The present study has three main limitations. It was a retrospective analysis, and the patient cohort was small. Also, whether the surgery could provide survival benefit compared to the non-surgical treatment was not studied. Last but not least, the comparison between patients who had the diagnosis of SCLC preoperatively and received surgical resections subsequently, and patients in the current unexpected SCLC cohort, has not been studied, because all patients in the former group receive the neoadjuvant therapy before surgery that could influence the p-stage considerably.

Conclusion

The poor differentiation and tumor heterogeneity within SCLC can influence the preoperatively diagnostic outcomes.

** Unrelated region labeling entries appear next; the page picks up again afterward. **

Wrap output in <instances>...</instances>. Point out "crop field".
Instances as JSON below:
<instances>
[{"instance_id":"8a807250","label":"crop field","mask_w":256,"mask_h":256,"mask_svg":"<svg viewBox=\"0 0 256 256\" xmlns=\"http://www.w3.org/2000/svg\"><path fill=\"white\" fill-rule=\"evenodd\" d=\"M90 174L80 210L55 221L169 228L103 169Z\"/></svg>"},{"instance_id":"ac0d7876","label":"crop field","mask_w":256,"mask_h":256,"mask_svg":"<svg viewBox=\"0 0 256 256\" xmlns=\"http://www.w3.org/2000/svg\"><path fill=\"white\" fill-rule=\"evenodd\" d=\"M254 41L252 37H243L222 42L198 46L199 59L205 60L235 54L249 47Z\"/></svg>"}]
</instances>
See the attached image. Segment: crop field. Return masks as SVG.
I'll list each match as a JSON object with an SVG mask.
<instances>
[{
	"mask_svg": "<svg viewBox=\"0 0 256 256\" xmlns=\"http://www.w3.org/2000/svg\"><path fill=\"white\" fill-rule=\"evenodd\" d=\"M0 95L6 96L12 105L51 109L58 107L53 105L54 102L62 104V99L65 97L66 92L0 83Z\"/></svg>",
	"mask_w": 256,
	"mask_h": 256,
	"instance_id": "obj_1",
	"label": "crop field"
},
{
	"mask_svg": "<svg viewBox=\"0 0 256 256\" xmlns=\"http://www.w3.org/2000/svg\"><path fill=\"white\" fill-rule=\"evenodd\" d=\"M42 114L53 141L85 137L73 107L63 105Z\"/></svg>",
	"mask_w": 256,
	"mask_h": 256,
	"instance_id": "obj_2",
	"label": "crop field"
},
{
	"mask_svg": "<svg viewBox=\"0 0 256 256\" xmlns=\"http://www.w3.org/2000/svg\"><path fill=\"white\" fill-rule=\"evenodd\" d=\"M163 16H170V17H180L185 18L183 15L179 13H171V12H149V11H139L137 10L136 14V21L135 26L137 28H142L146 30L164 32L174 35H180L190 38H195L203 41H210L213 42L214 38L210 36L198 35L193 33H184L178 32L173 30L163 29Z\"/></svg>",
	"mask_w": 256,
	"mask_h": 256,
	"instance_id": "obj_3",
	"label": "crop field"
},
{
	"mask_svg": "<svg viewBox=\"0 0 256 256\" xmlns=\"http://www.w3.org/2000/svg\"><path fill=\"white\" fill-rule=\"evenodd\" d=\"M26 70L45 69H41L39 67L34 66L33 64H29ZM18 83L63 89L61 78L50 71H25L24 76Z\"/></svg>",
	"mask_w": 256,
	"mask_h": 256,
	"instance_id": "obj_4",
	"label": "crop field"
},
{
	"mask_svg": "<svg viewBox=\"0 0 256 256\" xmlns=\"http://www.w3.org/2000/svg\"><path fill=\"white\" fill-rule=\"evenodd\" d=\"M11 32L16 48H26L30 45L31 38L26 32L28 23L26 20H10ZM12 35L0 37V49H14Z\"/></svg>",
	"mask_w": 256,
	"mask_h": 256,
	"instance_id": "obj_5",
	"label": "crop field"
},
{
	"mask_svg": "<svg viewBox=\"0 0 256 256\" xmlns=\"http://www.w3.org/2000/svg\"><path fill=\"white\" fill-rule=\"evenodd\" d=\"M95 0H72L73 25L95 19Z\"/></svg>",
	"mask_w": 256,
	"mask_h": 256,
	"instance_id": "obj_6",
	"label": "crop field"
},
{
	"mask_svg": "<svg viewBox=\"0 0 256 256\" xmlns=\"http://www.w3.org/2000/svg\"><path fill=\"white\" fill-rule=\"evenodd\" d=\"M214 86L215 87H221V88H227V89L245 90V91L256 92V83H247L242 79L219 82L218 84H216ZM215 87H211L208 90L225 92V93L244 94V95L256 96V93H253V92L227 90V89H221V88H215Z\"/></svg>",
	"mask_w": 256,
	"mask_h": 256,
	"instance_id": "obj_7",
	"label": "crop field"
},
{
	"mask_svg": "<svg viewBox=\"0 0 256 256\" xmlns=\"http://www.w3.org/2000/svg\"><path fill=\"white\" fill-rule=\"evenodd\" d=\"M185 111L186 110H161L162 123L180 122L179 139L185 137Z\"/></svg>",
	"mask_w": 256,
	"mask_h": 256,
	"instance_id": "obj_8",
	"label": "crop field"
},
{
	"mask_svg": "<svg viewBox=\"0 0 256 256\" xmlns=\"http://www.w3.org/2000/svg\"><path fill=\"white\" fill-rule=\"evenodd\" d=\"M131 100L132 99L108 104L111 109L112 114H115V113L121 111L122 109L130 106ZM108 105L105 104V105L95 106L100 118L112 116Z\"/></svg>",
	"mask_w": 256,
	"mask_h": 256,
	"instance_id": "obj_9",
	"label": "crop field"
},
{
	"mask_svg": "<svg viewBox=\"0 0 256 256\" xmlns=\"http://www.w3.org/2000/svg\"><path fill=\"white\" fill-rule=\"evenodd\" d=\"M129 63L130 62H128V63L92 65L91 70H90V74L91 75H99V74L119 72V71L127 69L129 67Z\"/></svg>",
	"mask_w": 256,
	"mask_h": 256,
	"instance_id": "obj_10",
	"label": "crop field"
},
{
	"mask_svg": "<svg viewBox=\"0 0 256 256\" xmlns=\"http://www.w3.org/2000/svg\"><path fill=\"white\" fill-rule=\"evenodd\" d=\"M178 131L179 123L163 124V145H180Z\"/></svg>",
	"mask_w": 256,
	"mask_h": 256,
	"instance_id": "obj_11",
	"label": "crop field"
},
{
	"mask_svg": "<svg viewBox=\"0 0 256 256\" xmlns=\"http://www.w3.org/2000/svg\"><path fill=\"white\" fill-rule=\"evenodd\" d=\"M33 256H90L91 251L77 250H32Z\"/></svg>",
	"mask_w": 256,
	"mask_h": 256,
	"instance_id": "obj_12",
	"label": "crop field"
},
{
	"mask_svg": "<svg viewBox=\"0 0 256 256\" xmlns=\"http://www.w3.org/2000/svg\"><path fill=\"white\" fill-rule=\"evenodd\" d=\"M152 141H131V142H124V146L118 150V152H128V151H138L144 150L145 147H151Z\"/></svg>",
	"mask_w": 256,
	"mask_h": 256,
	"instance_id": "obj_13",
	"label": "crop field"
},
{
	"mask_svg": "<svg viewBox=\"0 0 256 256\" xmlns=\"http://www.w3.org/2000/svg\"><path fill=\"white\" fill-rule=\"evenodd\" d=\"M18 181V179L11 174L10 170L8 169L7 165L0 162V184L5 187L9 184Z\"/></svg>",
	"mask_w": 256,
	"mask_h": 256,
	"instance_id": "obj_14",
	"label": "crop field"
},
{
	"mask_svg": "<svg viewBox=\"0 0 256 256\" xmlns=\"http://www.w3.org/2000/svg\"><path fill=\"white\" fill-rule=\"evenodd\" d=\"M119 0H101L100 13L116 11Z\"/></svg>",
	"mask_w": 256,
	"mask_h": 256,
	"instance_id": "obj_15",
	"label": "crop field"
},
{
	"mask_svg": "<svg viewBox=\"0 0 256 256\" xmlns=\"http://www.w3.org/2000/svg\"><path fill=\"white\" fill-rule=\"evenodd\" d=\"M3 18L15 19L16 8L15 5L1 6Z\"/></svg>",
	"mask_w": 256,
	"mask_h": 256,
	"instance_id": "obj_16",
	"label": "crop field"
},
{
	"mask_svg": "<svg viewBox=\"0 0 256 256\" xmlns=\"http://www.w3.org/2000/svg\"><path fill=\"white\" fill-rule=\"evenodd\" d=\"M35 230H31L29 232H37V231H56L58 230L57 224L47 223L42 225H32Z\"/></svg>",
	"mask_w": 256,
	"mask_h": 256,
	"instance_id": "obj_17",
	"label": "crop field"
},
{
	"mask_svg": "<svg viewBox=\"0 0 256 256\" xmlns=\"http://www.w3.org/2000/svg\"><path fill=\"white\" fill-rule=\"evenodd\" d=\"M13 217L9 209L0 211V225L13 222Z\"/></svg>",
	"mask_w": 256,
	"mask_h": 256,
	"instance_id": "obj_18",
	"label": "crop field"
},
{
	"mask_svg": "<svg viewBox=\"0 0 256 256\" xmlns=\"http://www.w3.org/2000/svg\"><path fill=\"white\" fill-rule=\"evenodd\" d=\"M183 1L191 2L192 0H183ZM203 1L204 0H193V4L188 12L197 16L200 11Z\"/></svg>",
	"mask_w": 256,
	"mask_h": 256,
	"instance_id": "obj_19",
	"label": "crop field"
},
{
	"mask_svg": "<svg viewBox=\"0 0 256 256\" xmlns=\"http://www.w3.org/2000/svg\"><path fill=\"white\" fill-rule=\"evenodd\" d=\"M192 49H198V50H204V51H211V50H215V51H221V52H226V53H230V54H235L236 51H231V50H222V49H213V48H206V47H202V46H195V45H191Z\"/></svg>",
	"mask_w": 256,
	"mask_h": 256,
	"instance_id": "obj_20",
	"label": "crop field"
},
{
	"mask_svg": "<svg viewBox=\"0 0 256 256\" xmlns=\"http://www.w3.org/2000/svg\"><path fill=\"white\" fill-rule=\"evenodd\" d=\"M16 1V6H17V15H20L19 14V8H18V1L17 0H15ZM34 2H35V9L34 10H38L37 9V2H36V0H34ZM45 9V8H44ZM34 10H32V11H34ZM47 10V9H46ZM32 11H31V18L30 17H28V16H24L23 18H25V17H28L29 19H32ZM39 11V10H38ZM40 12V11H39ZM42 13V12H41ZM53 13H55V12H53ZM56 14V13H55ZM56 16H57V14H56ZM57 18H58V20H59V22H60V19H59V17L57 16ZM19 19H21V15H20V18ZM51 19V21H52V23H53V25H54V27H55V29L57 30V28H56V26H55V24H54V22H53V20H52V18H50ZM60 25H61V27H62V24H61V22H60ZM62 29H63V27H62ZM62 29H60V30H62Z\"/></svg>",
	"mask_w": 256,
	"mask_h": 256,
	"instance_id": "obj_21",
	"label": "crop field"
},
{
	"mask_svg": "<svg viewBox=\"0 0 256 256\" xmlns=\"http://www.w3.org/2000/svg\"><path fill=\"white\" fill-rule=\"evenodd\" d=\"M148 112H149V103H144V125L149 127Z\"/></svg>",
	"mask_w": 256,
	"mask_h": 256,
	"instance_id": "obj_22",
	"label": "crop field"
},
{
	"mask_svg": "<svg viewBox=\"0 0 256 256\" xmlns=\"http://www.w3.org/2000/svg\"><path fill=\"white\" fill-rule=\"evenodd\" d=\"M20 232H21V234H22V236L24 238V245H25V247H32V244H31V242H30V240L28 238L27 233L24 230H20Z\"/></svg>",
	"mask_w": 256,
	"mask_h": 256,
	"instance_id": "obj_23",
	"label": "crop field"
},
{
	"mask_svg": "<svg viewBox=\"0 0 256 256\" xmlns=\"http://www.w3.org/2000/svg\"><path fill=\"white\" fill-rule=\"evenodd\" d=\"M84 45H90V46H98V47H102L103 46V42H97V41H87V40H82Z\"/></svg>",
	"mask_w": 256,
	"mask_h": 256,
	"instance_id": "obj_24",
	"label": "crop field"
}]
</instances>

This scenario signifies that the optimal treatment for some potentially unresectable SCLCs may not be possible. PET–CT provides a promising role in the evaluation of early disease stage in SCLC patients, which can be used to select the surgical SCLC candidates. Favorable survival outcomes can be achieved in the PCI-treated group based on the univariate and multivariate analyses. Our results also demonstrated improved outcomes in SCLC patients who undergo a radical lobectomy during primary surgical intervention for clinically resectable tumors.